Avec 40 % des intentions de vote, Pauline Marois n'a aucun intérêt à reporter le prochain rendez-vous électoral. Comme le PQ sonde également les Québécois depuis plusieurs semaines, la première ministre sait que la tendance actuelle est lourde et qu'elle lui ouvre tout grand la perspective d'un gouvernement majoritaire.
Quand serons-nous appelés aux urnes? Les observateurs dont je suis peuvent spéculer tant qu'ils le veulent, c'est la première ministre seule qui prendra la décision finale, après en avoir discuté avec ses conseillers proches, et très certainement avec son conjoint Claude Blanchet. «Alors Claude, qu'est-ce que tu en penses?» Dans tous les couples qui vont bien, les conjoints sont toujours consultés. La politique n'échappe pas à cette règle.

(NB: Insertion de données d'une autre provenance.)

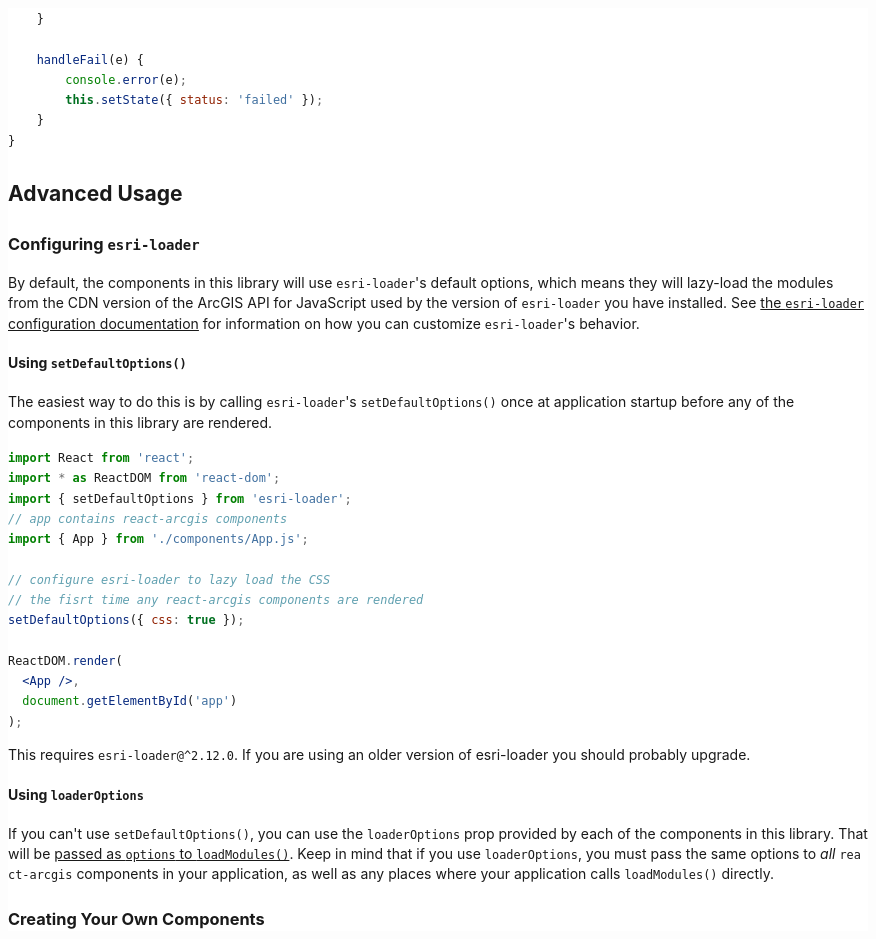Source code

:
 ```js
    }

    handleFail(e) {
        console.error(e);
        this.setState({ status: 'failed' });
    }
}
```

## Advanced Usage

### Configuring `esri-loader`

By default, the components in this library will use `esri-loader`'s default options, which means they will lazy-load the modules from the CDN version of the ArcGIS API for JavaScript used by the version of `esri-loader` you have installed. See [the `esri-loader` configuration documentation](https://github.com/Esri/esri-loader/#configuring-esri-loader) for information on how you can customize `esri-loader`'s behavior.

#### Using `setDefaultOptions()`

The easiest way to do this is by calling `esri-loader`'s `setDefaultOptions()` once at application startup before any of the components in this library are rendered.

```jsx
import React from 'react';
import * as ReactDOM from 'react-dom';
import { setDefaultOptions } from 'esri-loader';
// app contains react-arcgis components
import { App } from './components/App.js';

// configure esri-loader to lazy load the CSS
// the fisrt time any react-arcgis components are rendered
setDefaultOptions({ css: true });

ReactDOM.render(
  <App />,
  document.getElementById('app')
);
```

This requires `esri-loader@^2.12.0`. If you are using an older version of esri-loader you should probably upgrade.

#### Using `loaderOptions`

If you can't use `setDefaultOptions()`, you can use the `loaderOptions` prop provided by each of the components in this library. That will be [passed as `options` to `loadModules()`](https://github.com/Esri/esri-loader/#without-setdefaultoptions). Keep in mind that if you use `loaderOptions`, you must pass the same options to _all_ `react-arcgis` components in your application, as well as any places where your application calls `loadModules()` directly.

### Creating Your Own Components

Mme Marois voudra-t-elle déclencher la semaine prochaine? C'est douteux, mais elle pourrait prendre prétexte des premières critiques de l'opposition sur son budget pour demander un mandat fort afin de gouverner «les deux mains sur le volant», comme Jean Charest! Cela signifierait des élections le 31 mars, et une campagne électorale sous la neige, la pluie et la possibilité de tempêtes hivernales. Si la météo a une influence dans sa décision, la première ministre pourrait déclencher à la mi-mars, pour des élections le 14 avril, juste avant Pâques. Ce qui impliquerait qu'elle attende au lendemain de la reprise des travaux parlementaires, le 11 mars, le temps de faire d'autres annonces et de voir les réactions des Québécois au budget. Si vous avez l'habitude de prendre des paris, vous pouvez également miser sur un déclenchement le 5 mars, pour des élections le 7 avril. Mais il serait imprudent de miser sur des élections après la fin de semaine de Pâques.
À 40 % dans les intentions de vote, l'armée se mutinera si la chef ne sonne pas la charge.